Collaborative data science platform Cloudera Data Science Workbench is offering users ways of integrating their editor of choice in the now available version 1.6.
The stand-out feature of the latest release got a whole blog entry detailing, how users can get their favourite IDEs to work with the offering (with a little admin help). The base image of the workbench comes with Jupyter preconfigured which can be selected from the start session menu, but local tools such as PyCharm or RStudio can be set up just as well.
One of the ways to realise the cooperation between the workbench and an IDE is a new client called cdwctl, which is available for download via the platform’s web UI. It can be used to for example start an SSH-endpoint on a local machine and connect editor and platform afterwards.
Apart from that, the workbench team has expanded the options for distributed machine learning by giving their customers ways of working with frameworks such as H2O, TensorFlowOnSpark, and XGBoost. Teams regularly dealing with workloads that can’t be scheduled on any other hosts due to large resource requests, can now specify auxiliary nodes to help not let those fall by the wayside.
Starting in version 1.6, one instance of the Cloudera manager can be associated with multiple Cloudera Data Science Workbench CSD deployments. To learn more about a deployment’s status, the manager’s CDSW service now provides the commands Status and Validate, which are equivalent to similarly named ones CLI users are already familiar with.
CLI-affine customers with RPM deployments will have to get used to the new cdsw stop and cdsw start commands, that replaced cdsw reset and cdsw init respectively.
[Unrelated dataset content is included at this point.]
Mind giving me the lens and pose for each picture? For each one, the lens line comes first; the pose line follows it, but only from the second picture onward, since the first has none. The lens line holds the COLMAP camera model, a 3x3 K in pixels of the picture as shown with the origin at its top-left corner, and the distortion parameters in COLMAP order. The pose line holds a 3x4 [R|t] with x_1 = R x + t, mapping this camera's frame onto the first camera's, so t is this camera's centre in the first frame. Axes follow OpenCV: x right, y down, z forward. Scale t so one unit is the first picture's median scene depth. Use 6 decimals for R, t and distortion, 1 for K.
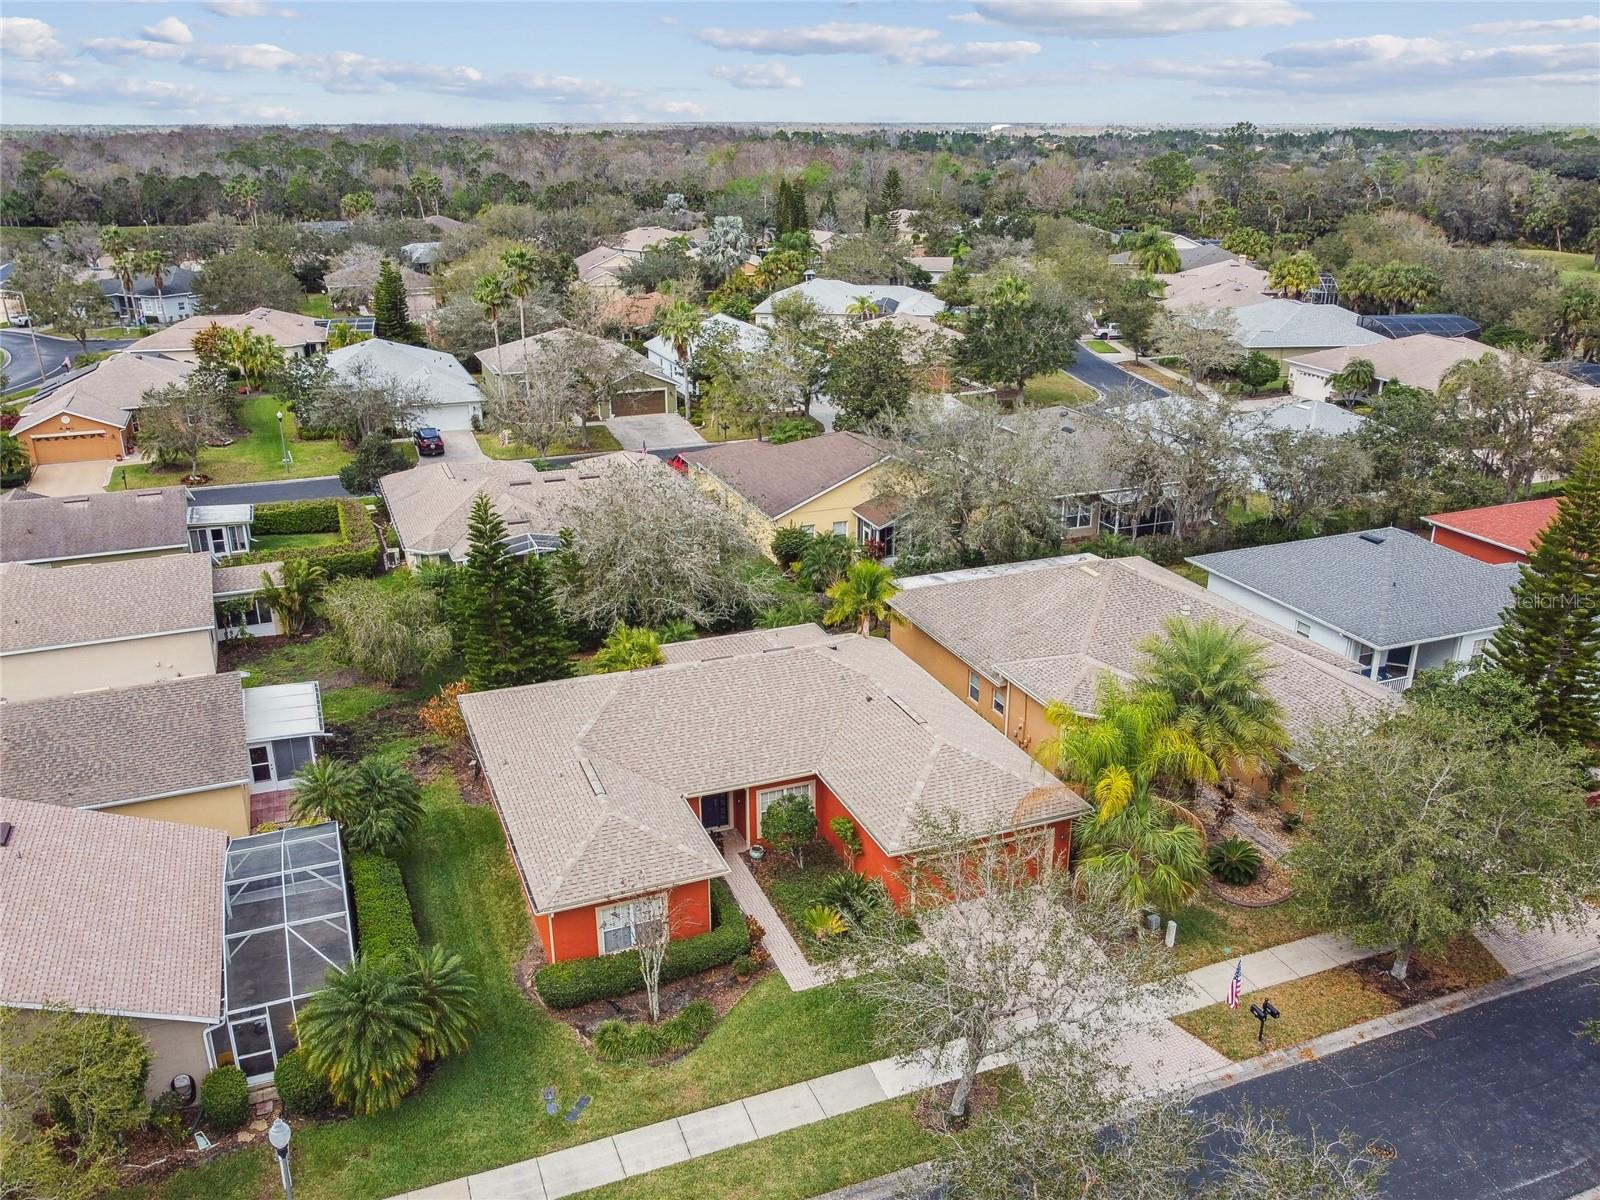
lens RADIAL K [[1276.7, 0, 800.0], [0, 1276.7, 600.0], [0, 0, 1]] dist [-0.004994, 0.001108]
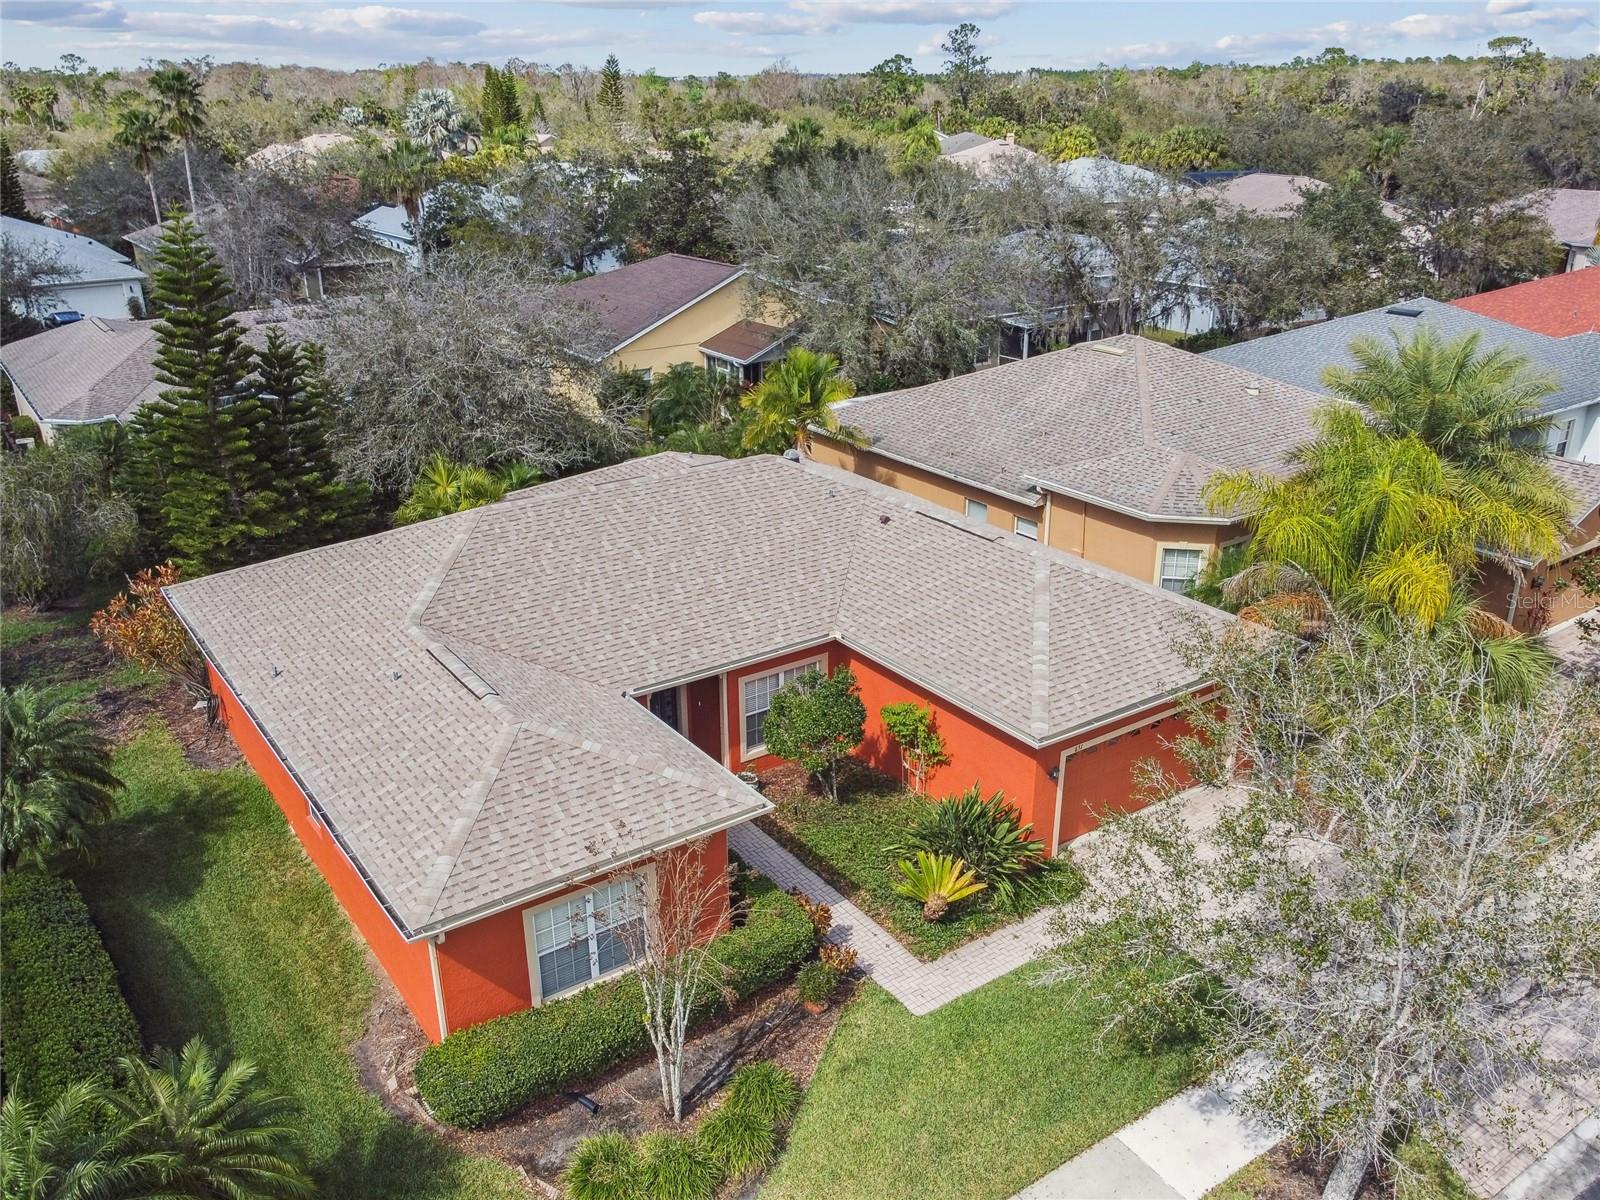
lens RADIAL K [[1320.4, 0, 800.0], [0, 1320.4, 600.0], [0, 0, 1]] dist [-0.003253, -0.006035]
pose [[0.973931, -0.090437, 0.208037, -0.136397], [0.086000, 0.995834, 0.030293, 0.104906], [-0.209910, -0.011612, 0.977652, 0.436288]]
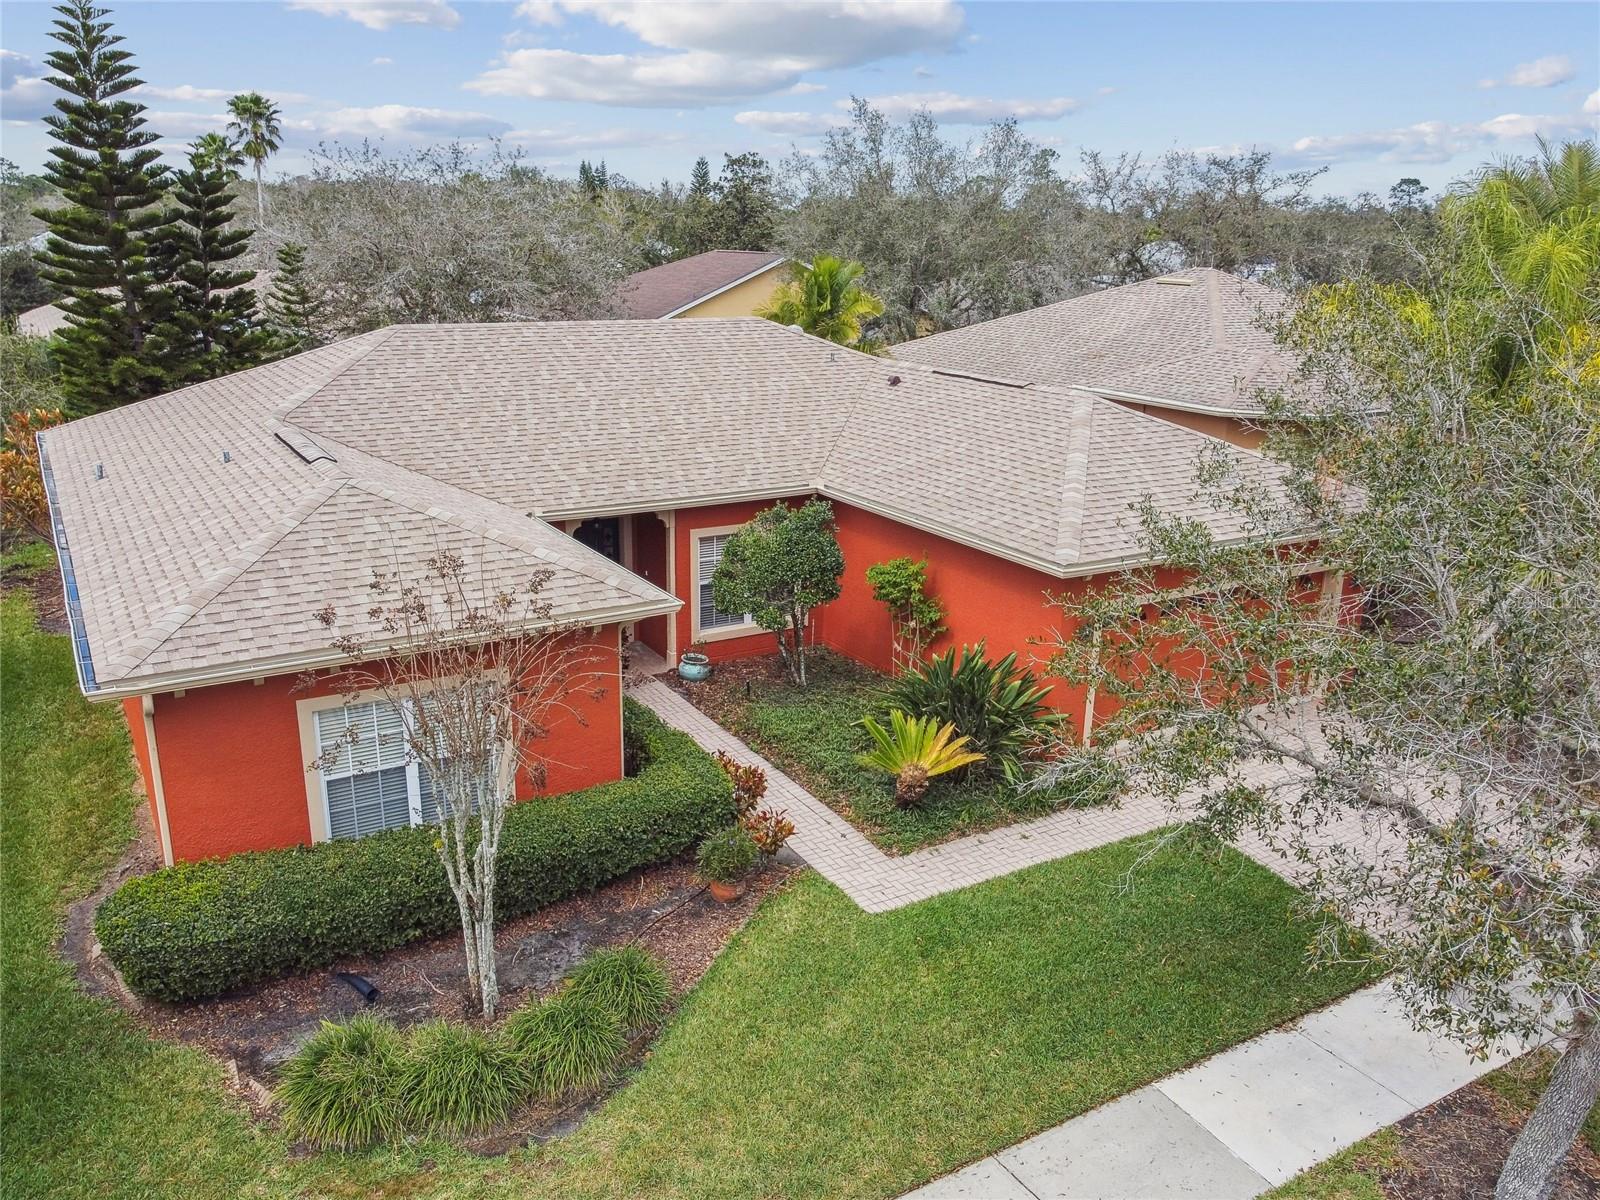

Running sessions now display a Logs tab in the Workbench. It shows engine logs and ones for Spark (if used), making logging into Cloudera Data Scientist host and the Spark server first redundant.
To improve the security aspects of the CDSW, the platform can now work with FreeIPA for identity management, and the new access role of Operator has been introduced. The latter are able to start and stop jobs and have view-only access to code, data, and results. Meanwhile site admins got ways of restricting who can create projects or teams and controlling whether consoles can be shared or not.
A complete list of changes is available in the documentation.